# What to do:
Extract the part of the quasicrystal article from "In the fall" to "quasicrystal ever discovered." and reproduce it word for word.
**** Document text
Paul Steinhardt (BS ’74) once imagined a kind of crystal that was not supposed to exist in nature. Decades later, with the help of an Italian mineralogist, he found one. Tracing its origins would take Steinhardt, his son Will (BS ’11), and an international team of researchers to one of the most remote parts of the world, and open new mysteries about the formation of the solar system.


In the fall of 2008, Luca Bindi sat in his lab at the Museum of Natural History at the University of Florence in Italy, poring over data analysis. Then the head of mineralogy, Bindi was conducting a series of X-ray analyses on a selection of micromounts, tiny rock samples displayed in showcases in the museum’s main exhibition hall, specks only a bit larger than grains of sand. One of the samples, catalog number 46407/G, made him sit up straight. If he was reading the data correctly—and he was pretty sure he was—46407/G exhibited properties strongly indicative of an incredibly rare type of matter: a quasicrystal. 

If so, it would be the first natural quasicrystal ever discovered.
********
**** Data section
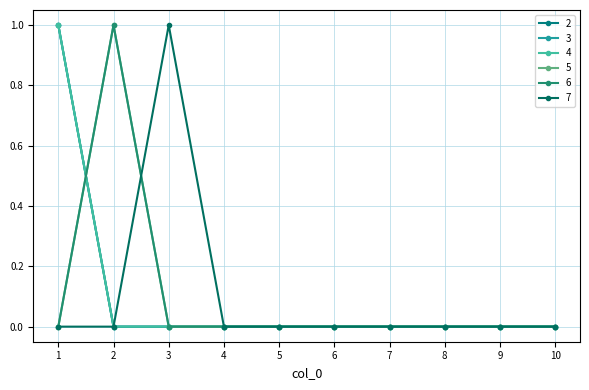

Does the chart have visible grid lines?

Yes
********
# Finished task:
In the fall of 2008, Luca Bindi sat in his lab at the Museum of Natural History at the University of Florence in Italy, poring over data analysis. Then the head of mineralogy, Bindi was conducting a series of X-ray analyses on a selection of micromounts, tiny rock samples displayed in showcases in the museum’s main exhibition hall, specks only a bit larger than grains of sand. One of the samples, catalog number 46407/G, made him sit up straight. If he was reading the data correctly—and he was pretty sure he was—46407/G exhibited properties strongly indicative of an incredibly rare type of matter: a quasicrystal. 

If so, it would be the first natural quasicrystal ever discovered.